As emotional as GPT-4 was at launch, some bystanders have observed that has lost some of its delicacy and power. These compliances have been posted online for months now, including on the OpenAI forums.
These passions have been out there for a while, but now we may eventually have evidence. A study conducted in collaboration with Stanford University and UC Berkeley suggests that GPT-4 has not bettered its response proficiency but has in fact gotten worse with further updates to the language model.
The study, called How Is ChatGPT’s geste Changing over Time?, tested the capability between GPT-4 and the previous language interpretation GPT-3.5 between March and June. Testing the two model performances with a data set of 500 problems, experimenters observed that GPT- 4 had a97.6 delicacy rate in March with 488 correct answers and a2.4 delicacy rate in June after GPT- 4 had gone through some updates. The model produced only 12 correct answers months latterly.

Another test used by experimenters was a chain-of-study fashion, in which they asked GPT- 4 Is 17,077 a high number? A question of logic. Not only did GPT- 4 inaptly answer no, it gave no explanation as to how it came to this conclusion, according to experimenters.
The study comes just six days after an OpenAI superintendent tried to quell reservations that GPT-4 was, in fact, getting dumber. The tweet below implies that the decline in the quality of answers is a cerebral miracle from being a heavy stoner.
especially, GPT- 4 is presently available for inventors or paid members through ChatGPT Plus. To ask the same question to GPT-3.5 through the ChatGPT free exploration exercise as I did, gets you not only the correct answer but also a detailed explanation of the fine process.
also, law generation has suffered with inventors at LeetCode having seen the performance of GPT- 4 on its dataset of 50 easy problems drop from 52 delicacy to 10 delicacy between March and June.
To add energy to the fire, Twitter judge,@svpino noted that there are rumors that OpenAI might be using “ lower and specialized GPT- 4 models that act also to a large model but are less precious to run. ”
This cheaper and faster option might be leading to a drop in the quality of GPT- 4 responses at a pivotal time when the parent company has numerous other large associations depending on its technology for collaboration.
Not everyone thinks the study proves anything, however. Some have made the point that a change in geste doesn’t equate to a reduction in capability. This is conceded in the study itself, stating that “ a model that has a capability may or may not display that capability in response to a particular advisement. ” In other words, getting the asked result may bear different types of prompts from the stoner.

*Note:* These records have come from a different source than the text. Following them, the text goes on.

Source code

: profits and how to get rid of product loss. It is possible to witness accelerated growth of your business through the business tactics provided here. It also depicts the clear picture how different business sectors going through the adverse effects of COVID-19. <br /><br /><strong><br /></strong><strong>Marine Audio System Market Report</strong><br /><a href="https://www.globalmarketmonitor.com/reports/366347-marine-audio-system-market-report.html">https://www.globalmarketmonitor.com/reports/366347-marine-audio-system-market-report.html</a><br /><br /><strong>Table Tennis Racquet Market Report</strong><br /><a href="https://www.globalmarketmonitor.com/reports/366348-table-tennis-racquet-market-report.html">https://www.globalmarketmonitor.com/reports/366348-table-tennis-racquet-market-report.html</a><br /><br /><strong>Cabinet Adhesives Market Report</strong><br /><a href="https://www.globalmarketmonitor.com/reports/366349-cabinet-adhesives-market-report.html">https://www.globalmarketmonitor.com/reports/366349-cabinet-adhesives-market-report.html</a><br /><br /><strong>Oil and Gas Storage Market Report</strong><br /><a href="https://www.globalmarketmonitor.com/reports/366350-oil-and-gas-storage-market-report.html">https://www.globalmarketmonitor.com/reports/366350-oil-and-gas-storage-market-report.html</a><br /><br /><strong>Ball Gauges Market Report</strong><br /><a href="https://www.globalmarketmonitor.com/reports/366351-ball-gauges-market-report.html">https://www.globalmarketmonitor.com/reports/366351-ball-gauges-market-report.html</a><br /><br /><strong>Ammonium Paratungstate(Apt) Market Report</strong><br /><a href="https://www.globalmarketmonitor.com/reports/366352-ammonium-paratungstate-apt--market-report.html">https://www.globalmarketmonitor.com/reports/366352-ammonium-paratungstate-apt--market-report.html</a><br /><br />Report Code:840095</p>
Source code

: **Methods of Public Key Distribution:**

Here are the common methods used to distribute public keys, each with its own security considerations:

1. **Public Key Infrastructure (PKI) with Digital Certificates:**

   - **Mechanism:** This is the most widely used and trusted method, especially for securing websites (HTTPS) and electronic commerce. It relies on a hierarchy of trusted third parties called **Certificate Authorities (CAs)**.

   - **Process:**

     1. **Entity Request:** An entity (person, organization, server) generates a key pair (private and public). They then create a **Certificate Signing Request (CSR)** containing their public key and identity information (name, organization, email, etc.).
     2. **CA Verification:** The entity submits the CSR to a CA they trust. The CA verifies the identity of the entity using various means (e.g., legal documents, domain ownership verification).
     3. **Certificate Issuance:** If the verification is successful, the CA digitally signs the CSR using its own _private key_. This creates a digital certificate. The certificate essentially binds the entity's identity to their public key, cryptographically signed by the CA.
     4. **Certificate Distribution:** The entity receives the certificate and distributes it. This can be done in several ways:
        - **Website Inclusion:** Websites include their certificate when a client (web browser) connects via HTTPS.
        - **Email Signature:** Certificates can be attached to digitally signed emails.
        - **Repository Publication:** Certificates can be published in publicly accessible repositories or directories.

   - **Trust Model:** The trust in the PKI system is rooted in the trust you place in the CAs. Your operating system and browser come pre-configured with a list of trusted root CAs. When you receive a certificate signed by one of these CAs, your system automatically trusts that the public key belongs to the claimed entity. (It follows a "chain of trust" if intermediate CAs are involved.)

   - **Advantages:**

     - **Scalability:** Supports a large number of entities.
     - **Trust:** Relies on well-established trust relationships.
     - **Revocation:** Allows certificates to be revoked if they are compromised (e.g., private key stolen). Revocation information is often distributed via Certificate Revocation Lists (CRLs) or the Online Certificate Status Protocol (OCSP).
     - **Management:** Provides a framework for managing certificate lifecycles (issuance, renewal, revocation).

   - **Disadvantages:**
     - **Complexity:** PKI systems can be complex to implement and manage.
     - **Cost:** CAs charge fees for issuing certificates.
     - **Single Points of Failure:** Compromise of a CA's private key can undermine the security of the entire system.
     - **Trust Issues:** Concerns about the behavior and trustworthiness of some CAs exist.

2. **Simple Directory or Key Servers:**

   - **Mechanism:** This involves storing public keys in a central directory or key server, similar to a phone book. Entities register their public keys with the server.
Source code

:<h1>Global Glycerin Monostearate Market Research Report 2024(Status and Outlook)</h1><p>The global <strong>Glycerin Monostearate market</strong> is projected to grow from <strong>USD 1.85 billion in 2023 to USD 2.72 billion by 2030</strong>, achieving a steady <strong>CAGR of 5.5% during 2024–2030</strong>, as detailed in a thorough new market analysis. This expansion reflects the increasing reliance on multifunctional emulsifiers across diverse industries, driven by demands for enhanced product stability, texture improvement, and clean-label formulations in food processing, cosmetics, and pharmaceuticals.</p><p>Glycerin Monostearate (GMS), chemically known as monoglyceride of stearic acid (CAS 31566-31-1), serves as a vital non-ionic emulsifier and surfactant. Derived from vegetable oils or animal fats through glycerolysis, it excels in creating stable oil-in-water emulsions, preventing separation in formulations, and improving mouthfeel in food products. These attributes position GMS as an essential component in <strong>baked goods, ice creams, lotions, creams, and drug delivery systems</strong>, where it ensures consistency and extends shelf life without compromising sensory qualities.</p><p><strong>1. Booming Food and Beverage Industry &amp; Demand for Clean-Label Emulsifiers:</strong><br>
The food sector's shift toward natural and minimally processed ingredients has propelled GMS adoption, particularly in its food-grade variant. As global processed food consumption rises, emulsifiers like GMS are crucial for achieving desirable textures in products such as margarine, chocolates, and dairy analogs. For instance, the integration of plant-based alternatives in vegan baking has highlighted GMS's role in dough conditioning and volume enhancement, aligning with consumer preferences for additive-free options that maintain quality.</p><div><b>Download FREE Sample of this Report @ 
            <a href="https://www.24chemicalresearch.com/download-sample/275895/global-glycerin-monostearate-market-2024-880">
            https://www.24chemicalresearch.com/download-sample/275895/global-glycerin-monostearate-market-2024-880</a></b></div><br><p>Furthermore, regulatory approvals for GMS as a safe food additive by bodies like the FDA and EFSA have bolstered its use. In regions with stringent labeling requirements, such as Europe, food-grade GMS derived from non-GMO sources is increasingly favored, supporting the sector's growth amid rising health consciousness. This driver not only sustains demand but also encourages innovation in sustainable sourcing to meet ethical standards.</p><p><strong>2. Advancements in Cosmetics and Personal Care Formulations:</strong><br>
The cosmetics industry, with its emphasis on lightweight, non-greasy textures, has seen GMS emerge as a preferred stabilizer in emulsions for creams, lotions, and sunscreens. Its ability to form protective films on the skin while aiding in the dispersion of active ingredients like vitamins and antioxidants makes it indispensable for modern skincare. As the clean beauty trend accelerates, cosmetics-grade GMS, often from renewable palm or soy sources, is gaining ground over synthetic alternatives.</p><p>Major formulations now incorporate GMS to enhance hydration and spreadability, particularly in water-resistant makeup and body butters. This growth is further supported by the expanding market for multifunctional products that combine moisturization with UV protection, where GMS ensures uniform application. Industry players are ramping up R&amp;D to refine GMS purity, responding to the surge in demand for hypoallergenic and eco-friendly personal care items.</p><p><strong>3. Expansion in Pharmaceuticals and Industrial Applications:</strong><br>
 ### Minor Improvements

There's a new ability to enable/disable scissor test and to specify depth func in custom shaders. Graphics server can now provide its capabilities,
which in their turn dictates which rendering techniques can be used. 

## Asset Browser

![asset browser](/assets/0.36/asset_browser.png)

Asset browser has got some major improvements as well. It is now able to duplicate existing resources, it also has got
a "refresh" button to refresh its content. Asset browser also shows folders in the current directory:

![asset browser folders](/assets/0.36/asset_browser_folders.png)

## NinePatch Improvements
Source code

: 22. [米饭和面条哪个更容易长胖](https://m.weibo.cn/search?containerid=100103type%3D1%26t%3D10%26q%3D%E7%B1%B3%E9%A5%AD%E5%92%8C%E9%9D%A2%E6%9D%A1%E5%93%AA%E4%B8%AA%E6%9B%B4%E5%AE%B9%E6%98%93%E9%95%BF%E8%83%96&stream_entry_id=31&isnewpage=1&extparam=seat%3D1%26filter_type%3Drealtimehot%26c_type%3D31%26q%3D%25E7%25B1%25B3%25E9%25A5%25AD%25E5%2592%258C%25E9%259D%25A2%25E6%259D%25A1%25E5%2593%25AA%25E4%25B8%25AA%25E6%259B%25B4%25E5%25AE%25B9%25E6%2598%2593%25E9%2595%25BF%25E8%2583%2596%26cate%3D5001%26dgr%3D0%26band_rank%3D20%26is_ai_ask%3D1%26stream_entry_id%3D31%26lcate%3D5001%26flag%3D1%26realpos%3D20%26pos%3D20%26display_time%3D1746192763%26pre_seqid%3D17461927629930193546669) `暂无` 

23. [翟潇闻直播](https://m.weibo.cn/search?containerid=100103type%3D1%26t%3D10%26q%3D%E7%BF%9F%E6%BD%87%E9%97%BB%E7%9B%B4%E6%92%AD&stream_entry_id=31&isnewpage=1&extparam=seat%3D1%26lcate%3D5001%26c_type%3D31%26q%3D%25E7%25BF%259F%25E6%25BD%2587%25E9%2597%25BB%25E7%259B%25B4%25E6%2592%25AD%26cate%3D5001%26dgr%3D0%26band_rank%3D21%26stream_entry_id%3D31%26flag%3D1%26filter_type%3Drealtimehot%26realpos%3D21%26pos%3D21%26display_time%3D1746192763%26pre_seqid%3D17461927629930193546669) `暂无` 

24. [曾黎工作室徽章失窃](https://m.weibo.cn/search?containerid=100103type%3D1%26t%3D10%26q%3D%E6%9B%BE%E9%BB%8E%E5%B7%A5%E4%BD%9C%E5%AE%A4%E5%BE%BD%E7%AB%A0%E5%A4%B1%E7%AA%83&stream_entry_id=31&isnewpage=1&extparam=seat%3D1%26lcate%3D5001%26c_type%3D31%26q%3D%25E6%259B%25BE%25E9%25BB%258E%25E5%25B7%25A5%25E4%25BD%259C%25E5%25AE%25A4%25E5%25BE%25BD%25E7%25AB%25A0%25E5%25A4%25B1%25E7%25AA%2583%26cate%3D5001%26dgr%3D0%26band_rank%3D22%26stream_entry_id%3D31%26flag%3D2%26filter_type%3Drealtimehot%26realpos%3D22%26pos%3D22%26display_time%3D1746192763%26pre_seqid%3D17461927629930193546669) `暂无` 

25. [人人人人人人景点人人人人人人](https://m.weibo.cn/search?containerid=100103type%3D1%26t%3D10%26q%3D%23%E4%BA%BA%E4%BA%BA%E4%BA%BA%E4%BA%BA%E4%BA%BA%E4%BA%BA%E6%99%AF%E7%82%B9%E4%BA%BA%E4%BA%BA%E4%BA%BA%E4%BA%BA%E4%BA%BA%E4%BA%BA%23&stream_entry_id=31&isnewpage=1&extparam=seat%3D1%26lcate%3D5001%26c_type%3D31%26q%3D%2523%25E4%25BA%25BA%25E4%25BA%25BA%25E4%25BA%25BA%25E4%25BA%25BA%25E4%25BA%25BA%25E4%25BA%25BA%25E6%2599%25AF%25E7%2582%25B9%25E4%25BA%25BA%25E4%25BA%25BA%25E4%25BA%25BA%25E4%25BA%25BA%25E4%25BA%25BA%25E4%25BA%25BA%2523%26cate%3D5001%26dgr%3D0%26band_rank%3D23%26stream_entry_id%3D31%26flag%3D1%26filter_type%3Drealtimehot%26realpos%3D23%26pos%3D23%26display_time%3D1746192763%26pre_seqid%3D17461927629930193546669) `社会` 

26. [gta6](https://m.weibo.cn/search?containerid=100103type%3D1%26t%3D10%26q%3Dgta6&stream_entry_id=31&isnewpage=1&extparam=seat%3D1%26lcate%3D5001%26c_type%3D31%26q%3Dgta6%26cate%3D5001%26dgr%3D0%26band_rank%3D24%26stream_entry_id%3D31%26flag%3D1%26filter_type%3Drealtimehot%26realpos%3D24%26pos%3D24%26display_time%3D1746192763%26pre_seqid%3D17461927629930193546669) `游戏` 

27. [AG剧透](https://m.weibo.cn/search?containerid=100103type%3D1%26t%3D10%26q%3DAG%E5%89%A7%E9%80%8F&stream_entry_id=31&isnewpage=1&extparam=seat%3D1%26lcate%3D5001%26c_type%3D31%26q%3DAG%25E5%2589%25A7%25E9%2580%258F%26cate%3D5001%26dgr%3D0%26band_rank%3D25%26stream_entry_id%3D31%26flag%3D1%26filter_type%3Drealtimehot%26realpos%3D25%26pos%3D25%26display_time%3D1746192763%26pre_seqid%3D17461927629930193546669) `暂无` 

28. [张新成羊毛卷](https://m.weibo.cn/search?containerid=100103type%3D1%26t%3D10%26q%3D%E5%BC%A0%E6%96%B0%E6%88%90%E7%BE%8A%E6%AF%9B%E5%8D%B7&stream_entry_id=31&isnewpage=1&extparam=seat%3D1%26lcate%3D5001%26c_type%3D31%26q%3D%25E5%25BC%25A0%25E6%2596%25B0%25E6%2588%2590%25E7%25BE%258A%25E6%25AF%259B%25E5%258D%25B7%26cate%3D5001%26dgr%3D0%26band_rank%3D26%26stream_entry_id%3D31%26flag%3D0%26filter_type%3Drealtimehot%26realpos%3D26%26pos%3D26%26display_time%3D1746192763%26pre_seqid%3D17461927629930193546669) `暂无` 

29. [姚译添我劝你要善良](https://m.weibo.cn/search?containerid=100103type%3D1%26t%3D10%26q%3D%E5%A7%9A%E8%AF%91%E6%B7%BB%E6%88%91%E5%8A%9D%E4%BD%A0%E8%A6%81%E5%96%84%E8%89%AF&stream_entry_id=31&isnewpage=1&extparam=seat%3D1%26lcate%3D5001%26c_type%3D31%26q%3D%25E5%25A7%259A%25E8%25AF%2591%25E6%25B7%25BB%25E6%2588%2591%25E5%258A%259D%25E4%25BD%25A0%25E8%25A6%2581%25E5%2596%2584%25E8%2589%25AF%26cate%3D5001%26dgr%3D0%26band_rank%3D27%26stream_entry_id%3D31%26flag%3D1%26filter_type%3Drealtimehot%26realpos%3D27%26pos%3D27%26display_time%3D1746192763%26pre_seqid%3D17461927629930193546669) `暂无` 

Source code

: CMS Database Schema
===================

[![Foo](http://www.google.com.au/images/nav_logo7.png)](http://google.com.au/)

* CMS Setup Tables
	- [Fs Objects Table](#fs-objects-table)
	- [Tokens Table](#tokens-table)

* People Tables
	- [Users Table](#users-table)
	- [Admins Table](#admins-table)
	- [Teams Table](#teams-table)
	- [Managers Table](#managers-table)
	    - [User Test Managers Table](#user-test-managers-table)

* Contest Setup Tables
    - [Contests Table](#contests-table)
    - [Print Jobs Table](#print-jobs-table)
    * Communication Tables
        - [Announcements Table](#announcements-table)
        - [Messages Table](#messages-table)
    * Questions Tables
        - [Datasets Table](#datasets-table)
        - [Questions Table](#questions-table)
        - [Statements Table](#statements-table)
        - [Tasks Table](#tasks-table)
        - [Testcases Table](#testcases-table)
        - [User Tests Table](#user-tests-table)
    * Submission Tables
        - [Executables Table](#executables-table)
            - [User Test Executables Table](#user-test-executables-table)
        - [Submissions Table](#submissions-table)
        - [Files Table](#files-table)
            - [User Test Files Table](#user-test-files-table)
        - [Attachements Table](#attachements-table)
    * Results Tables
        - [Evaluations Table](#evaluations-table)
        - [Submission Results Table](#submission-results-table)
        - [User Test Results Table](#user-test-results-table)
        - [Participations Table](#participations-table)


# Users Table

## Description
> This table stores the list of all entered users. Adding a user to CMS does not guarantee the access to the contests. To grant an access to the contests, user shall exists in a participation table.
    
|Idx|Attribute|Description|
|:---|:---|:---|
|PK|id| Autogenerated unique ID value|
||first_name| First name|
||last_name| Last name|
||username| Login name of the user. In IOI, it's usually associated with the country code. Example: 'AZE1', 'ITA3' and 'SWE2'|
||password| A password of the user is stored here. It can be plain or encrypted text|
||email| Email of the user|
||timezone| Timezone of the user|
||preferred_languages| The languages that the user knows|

When GPT-4 was first blazoned OpenAI detailed its use of Microsoft Azure AI supercomputers to train the language model for six months, claiming that the result was a 40 advanced liability of generating the “ asked information from stoner prompts. ”
ChatGPT, grounded on the GPT-3.5 LLM, was formerly known for having its information challenges, similar as having limited knowledge of world events after 2021, which could lead it to fill in gaps with incorrect data. still, information retrogression appears to be a fully new problem noway seen before with the service. druggies were looking forward to updates to address the accepted issues.
CEO of OpenAI, Sam Altman lately expressed his disappointment in a tweet in the wake of the Federal Trade Commission launching a disquisition into whether ChatGPT has violated consumer protection laws.
“ We’re transparent about the limitations of our technology, especially when we fall suddenly. And our limited-gains structure means we aren’t incentivized to make unlimited returns, ” he twittered.